How does the old adage go? Don’t judge a man until you’ve walked a mile in his shoes? It is hard to image a saying more fitting for homeowners going through mortgage delinquency and foreclosure. For many, it is hard to imagine the possibility of losing a home to foreclosure and the constant anxiety that accompanies it if we’ve never lived through it. Granted, everyone has problems, but it is hard to top the reality of being a homeowner one day and homeless the next. For Margaret Shepherd, a local outreach worker for the Saving Homes Saving Neighborhoods program run by West Oak Lane Community Development
Center/Ogontz Avenue Revitalization Corp. (WOLCDC/OARC), the situation is all too familiar. The doubt. The stress. The deep, sinking feeling in bottom of your stomach that tells you that there might not be a light at the end of the tunnel after all. She can relate all too well to the homeowners she talks to on a daily basis while working for Saving Homes Saving Neighborhoods, because she’s been there before.
“It was 1999 when I purchased my first house,” she recalls. “By 2003 I was in foreclosure because of a really bad relationship and I kind of lost my mind. Before I realized what had actually happened financially, it was just way beyond my control.”
The realization that your home may no longer belong to you in the near future is a tough pill for anyone to swallow. People react to the situation in different ways. Some people fall into depression. Others get angry. Some even chose to ignore the warnings and hope that the situation will somehow remedy itself. Yet, there is one emotion that seems to affect all who find themselves in this situation, helplessness.
“We get to a point where we are so afraid and embarrassed that we just shut down,” she says. “You totally lose. You almost become robotic. You go to work. You come home. You take care of your kids. Everything else you shut out.”
Fortunately, Shepherd was able to sell her house and get her life back on track. Unfortunately, there are thousands of homeowners in Philadelphia who are not as lucky, and that is what she is trying to remedy through Saving Homes and Saving Neighborhoods. 0“I just want to help people now,” she says.
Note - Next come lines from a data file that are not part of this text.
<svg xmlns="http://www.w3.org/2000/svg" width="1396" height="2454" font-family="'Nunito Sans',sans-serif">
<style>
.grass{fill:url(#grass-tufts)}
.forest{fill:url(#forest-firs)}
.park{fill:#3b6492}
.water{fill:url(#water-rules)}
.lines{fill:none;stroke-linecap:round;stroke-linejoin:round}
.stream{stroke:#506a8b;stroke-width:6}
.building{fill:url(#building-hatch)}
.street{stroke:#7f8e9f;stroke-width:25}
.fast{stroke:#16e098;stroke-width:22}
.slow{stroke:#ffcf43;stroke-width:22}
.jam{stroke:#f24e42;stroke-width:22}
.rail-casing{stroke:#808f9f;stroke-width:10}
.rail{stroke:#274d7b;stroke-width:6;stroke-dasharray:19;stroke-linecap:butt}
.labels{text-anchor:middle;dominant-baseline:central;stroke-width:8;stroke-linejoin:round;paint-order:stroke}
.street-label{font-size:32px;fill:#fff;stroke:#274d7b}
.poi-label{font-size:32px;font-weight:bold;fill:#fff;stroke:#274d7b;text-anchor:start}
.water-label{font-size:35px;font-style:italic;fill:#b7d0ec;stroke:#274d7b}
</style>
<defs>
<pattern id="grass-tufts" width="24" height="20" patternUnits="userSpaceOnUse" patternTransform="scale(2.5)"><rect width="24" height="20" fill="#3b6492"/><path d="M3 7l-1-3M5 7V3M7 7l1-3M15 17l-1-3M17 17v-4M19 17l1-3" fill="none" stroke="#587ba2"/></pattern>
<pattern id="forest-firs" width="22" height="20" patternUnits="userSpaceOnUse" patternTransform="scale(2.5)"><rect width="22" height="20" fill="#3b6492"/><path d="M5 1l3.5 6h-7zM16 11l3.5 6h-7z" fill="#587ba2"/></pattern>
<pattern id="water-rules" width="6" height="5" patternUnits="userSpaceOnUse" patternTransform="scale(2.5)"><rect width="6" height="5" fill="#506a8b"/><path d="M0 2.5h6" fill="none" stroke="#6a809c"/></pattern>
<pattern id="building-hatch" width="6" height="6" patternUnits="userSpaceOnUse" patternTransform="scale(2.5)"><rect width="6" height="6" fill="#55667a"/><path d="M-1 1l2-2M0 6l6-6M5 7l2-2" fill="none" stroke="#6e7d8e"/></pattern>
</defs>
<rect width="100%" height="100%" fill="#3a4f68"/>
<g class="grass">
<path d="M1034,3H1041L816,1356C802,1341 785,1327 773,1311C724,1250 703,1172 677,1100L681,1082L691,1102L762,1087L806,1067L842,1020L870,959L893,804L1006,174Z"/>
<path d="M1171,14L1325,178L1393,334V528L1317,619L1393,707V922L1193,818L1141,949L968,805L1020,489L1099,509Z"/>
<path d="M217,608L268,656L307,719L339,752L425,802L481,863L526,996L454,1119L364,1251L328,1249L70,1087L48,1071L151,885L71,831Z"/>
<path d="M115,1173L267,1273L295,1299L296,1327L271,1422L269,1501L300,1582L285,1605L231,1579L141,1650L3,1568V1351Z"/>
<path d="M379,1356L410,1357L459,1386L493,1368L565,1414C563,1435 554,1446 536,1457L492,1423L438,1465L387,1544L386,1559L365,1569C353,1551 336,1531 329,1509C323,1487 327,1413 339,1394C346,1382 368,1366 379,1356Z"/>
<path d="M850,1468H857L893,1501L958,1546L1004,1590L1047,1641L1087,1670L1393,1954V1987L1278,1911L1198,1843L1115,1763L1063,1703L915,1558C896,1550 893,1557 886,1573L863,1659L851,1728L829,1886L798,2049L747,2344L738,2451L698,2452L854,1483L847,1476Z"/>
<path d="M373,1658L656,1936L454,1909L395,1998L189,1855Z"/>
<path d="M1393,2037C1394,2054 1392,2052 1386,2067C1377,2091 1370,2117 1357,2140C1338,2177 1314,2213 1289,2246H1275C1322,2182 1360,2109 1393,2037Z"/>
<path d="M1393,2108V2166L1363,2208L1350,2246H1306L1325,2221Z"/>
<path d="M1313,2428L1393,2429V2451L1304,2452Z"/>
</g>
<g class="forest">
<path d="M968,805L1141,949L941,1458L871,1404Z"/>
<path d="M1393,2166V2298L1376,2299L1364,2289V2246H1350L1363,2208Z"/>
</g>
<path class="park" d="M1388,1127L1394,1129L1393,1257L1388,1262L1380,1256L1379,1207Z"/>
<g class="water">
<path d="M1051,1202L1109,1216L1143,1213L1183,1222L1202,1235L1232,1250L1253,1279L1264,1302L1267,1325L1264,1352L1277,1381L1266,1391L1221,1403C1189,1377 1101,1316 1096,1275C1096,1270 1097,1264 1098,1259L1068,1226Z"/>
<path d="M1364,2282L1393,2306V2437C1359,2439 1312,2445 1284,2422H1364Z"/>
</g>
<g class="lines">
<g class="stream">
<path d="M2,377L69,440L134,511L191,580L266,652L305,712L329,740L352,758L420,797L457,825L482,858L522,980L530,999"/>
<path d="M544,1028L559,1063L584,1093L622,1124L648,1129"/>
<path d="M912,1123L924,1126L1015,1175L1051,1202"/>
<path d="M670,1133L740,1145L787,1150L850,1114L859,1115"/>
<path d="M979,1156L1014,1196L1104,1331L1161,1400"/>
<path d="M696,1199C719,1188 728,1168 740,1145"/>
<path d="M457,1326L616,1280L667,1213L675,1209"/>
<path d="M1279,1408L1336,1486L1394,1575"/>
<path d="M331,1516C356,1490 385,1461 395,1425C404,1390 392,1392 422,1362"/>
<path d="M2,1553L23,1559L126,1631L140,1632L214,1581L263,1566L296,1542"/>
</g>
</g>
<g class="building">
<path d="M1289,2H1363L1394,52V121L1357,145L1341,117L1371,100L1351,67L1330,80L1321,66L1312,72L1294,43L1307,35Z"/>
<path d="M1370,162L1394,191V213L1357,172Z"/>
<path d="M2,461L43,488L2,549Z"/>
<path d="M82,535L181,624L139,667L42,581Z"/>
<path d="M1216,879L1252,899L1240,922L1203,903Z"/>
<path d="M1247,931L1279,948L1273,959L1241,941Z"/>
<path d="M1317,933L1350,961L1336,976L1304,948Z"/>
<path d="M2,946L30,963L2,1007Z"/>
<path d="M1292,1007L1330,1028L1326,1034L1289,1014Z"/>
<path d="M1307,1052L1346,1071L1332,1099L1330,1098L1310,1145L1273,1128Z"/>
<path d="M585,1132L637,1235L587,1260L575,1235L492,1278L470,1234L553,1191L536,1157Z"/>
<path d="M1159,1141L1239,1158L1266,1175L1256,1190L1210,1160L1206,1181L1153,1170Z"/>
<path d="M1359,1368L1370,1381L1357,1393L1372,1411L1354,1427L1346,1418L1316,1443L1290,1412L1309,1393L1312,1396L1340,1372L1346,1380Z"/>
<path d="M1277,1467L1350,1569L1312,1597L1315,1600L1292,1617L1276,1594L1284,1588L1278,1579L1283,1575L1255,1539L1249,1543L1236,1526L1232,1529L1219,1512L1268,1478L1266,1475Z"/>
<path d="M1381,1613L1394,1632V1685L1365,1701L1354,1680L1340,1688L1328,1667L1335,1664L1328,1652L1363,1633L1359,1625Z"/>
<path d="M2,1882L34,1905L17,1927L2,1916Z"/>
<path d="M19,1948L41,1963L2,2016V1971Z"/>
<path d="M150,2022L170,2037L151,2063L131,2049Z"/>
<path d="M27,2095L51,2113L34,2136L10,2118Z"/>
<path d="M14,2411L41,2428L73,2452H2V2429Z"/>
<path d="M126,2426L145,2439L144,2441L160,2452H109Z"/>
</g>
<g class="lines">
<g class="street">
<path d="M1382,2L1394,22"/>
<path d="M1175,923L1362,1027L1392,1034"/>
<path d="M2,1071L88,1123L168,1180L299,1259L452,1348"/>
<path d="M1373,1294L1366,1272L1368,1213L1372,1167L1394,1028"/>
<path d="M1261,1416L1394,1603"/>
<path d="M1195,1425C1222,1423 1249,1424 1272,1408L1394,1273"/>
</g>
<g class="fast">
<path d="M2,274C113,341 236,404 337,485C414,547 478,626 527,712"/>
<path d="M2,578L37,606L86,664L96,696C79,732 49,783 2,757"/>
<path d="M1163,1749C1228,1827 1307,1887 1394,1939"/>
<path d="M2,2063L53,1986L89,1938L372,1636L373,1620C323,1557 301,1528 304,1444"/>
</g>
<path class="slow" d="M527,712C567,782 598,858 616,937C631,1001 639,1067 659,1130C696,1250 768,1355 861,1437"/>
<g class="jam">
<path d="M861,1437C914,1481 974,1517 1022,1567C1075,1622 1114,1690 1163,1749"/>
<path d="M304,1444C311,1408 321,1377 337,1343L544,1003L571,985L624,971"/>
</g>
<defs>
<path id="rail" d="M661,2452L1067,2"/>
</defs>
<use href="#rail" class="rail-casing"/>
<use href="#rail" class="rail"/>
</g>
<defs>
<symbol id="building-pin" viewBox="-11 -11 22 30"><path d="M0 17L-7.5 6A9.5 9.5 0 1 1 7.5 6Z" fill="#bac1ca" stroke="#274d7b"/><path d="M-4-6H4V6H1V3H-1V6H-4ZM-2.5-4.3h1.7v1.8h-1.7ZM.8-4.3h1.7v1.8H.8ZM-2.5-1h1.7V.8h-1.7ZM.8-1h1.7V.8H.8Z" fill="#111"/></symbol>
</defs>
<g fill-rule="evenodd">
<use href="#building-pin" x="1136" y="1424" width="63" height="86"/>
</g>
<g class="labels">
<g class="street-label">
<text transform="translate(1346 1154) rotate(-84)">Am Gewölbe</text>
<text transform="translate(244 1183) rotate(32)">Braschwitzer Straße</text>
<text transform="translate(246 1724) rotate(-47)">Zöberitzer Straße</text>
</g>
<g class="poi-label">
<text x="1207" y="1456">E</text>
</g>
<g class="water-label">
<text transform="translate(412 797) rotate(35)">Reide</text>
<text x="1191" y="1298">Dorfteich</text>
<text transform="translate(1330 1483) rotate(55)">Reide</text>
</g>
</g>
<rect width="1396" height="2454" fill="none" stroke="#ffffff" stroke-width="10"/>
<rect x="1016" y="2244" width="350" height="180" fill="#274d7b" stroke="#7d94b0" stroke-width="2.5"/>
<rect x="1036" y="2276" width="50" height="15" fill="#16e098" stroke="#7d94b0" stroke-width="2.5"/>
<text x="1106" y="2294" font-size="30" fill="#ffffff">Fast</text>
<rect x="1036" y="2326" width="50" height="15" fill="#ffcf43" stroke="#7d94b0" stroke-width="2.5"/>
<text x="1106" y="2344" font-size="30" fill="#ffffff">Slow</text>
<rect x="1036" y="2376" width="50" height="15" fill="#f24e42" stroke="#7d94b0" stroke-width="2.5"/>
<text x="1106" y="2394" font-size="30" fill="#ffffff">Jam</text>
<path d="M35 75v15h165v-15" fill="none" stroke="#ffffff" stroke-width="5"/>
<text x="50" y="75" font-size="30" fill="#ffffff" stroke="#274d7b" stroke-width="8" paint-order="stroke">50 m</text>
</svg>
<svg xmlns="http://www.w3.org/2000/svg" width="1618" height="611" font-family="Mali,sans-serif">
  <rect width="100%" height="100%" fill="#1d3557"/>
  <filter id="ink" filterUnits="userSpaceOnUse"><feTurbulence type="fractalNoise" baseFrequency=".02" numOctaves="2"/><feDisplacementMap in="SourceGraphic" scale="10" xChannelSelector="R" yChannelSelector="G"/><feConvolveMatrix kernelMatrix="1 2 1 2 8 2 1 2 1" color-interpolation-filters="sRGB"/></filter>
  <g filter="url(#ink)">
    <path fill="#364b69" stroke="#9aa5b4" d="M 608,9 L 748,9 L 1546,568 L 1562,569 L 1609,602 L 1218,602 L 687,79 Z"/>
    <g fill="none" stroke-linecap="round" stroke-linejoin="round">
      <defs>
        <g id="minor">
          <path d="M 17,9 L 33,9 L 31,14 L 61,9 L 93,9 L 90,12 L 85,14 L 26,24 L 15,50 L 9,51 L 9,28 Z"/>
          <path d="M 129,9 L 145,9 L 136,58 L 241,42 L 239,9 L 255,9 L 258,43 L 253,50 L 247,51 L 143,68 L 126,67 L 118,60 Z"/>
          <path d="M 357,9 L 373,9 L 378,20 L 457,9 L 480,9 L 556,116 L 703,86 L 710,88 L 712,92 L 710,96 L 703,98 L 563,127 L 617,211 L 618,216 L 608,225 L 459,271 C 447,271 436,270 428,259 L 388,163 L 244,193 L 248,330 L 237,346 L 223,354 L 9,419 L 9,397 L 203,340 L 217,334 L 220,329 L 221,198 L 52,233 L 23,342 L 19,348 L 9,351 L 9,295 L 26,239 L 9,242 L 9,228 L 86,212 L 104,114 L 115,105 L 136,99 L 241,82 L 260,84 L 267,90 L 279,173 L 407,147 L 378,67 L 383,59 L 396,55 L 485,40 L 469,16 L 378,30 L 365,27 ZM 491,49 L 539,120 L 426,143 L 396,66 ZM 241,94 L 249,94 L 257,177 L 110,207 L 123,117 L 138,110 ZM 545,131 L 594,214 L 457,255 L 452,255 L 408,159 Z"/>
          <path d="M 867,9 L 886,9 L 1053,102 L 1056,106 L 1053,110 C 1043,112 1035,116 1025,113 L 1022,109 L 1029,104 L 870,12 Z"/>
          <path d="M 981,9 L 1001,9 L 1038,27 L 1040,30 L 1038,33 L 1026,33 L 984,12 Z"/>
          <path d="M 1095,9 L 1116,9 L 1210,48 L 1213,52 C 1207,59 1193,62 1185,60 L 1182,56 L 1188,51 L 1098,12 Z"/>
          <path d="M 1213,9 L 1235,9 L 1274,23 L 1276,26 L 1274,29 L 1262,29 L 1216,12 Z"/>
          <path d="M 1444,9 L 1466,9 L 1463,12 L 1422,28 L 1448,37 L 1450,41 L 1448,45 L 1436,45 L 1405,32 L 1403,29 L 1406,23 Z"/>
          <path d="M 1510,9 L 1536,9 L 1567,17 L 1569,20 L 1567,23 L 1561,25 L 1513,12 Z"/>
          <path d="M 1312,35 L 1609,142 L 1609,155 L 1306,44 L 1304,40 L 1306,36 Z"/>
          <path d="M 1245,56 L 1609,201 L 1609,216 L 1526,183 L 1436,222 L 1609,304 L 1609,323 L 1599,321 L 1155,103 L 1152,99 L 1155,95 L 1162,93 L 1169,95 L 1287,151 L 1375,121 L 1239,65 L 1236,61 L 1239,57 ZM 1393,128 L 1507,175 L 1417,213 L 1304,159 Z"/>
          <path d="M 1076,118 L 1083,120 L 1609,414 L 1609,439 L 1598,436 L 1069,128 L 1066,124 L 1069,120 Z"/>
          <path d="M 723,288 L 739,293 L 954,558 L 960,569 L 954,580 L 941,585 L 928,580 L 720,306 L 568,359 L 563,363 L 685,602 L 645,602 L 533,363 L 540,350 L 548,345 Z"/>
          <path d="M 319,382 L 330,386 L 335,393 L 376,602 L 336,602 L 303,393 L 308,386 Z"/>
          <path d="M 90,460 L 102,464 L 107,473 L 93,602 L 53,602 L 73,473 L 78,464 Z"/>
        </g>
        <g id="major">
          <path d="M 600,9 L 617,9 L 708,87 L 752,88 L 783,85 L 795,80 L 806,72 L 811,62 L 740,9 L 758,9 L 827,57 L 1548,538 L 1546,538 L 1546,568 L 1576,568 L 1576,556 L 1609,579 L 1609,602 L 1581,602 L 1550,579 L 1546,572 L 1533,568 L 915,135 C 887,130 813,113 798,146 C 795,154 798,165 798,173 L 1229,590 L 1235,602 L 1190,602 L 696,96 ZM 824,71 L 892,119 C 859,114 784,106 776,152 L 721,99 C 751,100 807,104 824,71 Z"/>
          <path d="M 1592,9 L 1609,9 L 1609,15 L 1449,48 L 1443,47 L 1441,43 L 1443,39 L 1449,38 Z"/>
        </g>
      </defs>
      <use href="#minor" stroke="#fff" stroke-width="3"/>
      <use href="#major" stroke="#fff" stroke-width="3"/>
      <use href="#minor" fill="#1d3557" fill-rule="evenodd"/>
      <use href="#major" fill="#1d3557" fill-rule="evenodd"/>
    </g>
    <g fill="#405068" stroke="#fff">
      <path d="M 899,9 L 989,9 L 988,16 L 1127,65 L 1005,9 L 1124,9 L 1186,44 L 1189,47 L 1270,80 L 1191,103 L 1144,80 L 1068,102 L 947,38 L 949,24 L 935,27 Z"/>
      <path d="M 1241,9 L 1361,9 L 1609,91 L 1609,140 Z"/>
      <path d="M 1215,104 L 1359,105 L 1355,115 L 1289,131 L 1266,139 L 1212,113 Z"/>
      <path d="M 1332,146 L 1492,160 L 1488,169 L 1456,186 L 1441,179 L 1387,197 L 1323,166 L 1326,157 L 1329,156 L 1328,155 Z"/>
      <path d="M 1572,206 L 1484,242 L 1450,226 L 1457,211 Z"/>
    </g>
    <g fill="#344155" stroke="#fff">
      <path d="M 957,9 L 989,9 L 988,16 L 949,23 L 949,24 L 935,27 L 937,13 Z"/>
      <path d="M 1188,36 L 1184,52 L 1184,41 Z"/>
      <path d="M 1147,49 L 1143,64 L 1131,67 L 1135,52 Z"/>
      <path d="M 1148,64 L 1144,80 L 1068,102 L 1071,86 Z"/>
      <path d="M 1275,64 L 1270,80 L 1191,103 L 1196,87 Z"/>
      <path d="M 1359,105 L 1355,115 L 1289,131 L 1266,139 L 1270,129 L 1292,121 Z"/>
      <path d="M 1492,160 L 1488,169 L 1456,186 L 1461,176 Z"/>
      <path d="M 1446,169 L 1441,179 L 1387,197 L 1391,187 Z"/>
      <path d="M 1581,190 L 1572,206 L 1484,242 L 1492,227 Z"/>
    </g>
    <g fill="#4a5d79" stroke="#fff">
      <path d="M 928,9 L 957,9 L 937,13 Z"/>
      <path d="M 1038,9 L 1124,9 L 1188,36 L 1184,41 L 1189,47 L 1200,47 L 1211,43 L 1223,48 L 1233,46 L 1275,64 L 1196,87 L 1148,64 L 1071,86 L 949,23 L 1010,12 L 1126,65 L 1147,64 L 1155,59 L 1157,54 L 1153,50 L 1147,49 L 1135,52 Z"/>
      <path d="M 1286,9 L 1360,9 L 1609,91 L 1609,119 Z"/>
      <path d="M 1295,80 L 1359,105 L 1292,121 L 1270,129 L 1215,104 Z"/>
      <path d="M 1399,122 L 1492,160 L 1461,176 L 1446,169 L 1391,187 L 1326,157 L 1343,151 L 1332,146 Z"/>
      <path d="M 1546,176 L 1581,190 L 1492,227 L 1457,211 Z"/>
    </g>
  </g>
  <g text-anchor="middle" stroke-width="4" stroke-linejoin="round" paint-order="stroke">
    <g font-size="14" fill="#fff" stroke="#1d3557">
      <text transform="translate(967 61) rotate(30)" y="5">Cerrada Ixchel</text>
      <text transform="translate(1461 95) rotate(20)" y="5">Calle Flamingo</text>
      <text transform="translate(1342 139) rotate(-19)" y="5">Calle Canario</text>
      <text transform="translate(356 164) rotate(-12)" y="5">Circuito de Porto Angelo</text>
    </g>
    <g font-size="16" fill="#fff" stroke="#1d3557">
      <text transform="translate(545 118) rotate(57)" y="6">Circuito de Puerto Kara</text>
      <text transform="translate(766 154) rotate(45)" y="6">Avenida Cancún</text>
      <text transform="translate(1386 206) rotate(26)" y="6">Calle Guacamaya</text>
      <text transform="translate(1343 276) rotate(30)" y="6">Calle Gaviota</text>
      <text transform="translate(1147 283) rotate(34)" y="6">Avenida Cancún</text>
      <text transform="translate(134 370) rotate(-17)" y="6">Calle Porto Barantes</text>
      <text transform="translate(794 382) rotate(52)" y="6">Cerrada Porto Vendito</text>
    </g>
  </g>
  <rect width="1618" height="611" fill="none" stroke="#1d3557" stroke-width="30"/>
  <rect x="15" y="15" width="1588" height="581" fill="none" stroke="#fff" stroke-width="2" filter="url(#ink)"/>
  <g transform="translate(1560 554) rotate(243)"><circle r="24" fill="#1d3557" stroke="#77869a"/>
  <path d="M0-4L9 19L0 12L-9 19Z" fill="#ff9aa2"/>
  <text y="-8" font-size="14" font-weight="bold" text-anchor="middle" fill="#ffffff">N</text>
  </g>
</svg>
The program was developed in March 2009 by the Greater Philadelphia Urban Affairs Coalition (GPUAC), The Reinvestment Fund (TRF), Consumer Credit Counseling Service of Delaware Valley (CCCS) and Community Legal Services (CLS), in partnership with Southwest CDC and WOLCDC/OARC. It was created to help homeowners in financial trouble avoid foreclosure and save money by having better options for their home financing and improve their general financial management.
The program is free to all who come.
The Southwest CDC and WOLCDC/OARC were chosen due to the high foreclosure rates in each of the areas. At the moment, these are the only two neighborhoods that feature the program. Meetings will be held later in December to discuss the possibility of further expansion into other neighborhoods.
Although the program got off to a slow start, word has begun to spread and more homeowners who are facing delinquency on their mortgages are contacting WOLCDC/OARC for help. Much of this success can be attributed to Shepherd and her co-workers.
As one of three local outreach workers for Saving Homes Saving Neighborhoods, one of Shepherd’s responsibilities is to go door to door in West Oak Lane to give out information to other home owners.
She walks her beat with good intentions, yet many times the reactions to her presence on the doorsteps in the neighborhood are angry. Although nobody enjoys having profanities slurred at them, she understands their reactions.
“It helps me do my job better because I’ve been through it,” she says with a smile. “I have more compassion. When i’m speaking with these people I know where they’re coming from. I know exactly how they feel and once I tell them what I’ve been through…then some of them open up more.”
Not only does her prior experience with delinquency and foreclosure help her relate to the people she’s trying to inform, it also gives some insight into why people fall into foreclosure.
“Once the mail starts coming in, you don’t open anything,” she recollects. “Once you open those first few pieces and you see that word foreclosure in those giant letters, you don’t know who to turn to or what to do.”
Humiliation. Fear. Confusion. Mix these emotions with a never ending number of emails, phone calls, and mail reminding you that in thirty days your house will no longer be yours and it’s apparent why helplessness can overcome even the most rational thinker. Many homeowners ignore them, which is what Shepherd and Saving Homes Saving Neighborhoods are trying to stop.
“There is information in there that will tell you what to do, but there’s so much stuff you get in the mail you don’t want to read it anymore,” she says with a sigh. “You don’t know where to start. That’s where we come in by really trying to tell people to read their mail.”
Shepherd insists that people who are delinquent or are in danger of becoming so should contact their local community development center to receive free counseling. She also warns against paying for housing counseling.
“A lot of people who get stuck in this situation have payed somebody to help them get out of it and they don’t,” she says.
Saving Homes Saving Neighborhoods is helping homeowners fight delinquency and foreclosure one neighborhood at a time. Through this program and her past experiences, Margaret Shepherd is able to live her dream by helping people get through these difficult situations. She has walked a mile in their shoes and them some, and by the looks of it, she’s willing to walk a few more.